Constitutions are documents for everyday life. Despite this, the study of constitutional law remains largely cabined to rarified contexts, elite actors, and written materials. Dr. Acevedo’s Fulbright-Nehru project is connecting the theoretically weighty field of constitutional law with the nuanced empirical insights afforded by anthropology to show how a diverse collection of Indian actors define, refine, and mobilize their national charter. In particular, Dr. Acevedo’s project is using the recently popular concept of “constitutional morality” to explore how ordinary citizens engage with and mobilize their Constitution.

Christopher Gadomski

Christopher Gadomski graduated with a major in neuroscience and behavioral biology and a minor in religion from Emory University where he studied the epigenetic underpinnings of Alzheimer’s and other neurodegenerative diseases.

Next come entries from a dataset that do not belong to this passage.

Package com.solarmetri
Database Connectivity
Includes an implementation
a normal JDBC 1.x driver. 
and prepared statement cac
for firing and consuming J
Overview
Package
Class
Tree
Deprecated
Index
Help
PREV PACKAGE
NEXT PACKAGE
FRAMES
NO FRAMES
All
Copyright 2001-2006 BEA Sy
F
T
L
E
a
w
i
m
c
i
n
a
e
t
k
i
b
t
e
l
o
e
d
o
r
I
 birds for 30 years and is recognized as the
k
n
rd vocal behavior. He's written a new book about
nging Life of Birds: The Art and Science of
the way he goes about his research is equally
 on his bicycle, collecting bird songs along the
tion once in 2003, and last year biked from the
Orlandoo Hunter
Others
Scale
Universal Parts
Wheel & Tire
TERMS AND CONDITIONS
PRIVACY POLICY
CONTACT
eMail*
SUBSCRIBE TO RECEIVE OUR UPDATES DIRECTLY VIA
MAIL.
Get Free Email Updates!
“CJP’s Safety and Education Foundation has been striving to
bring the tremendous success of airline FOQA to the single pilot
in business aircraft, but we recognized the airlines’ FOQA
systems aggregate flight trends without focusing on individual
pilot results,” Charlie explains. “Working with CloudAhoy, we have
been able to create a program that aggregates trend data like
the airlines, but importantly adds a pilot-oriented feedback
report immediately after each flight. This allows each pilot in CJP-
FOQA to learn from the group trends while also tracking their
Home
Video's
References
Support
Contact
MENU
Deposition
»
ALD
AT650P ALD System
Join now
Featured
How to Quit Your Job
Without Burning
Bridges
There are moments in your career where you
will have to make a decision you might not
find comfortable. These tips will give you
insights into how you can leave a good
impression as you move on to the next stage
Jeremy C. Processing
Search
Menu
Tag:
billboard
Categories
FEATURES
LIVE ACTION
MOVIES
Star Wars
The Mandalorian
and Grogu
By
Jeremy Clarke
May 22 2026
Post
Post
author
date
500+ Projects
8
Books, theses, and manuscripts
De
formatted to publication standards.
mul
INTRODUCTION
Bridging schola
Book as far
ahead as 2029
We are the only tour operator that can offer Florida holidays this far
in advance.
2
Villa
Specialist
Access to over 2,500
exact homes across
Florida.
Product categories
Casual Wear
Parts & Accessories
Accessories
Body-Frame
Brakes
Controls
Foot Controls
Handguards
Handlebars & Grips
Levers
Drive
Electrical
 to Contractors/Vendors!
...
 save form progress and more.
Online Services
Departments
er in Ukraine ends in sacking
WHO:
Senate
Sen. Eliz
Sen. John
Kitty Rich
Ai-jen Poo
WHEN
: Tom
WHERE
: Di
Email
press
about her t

During his time there, he volunteered as an advanced emergency medical technician and also served as the technical director for Emory’s internet Radio Station, WMRE. Since graduation, he has been researching in the area of neuroimmunology of brain metastases using computational and in vitro techniques. He plans to pursue a career in medicine and increase healthcare accessibility for the marginalized communities.

For more than 60 years, the Tibetan people have lived in exile to escape forced secularization and preserve their way of life. And they have succeeded despite immense hardship, as illustrated by the fact that their unique culture and religious practices now thrive in Dharamshala and around the world. What underlies this resilience against persecution and displacement? Chris’s Fulbright-Nehru project is helping to document, preserve, and promote the oral histories of the Tibetan exile community. This documentation of life in exile – past, present, and future – may provide an insight into how to cultivate resilience in other refugee communities and instill the values of compassion and well-being in the face of hardship.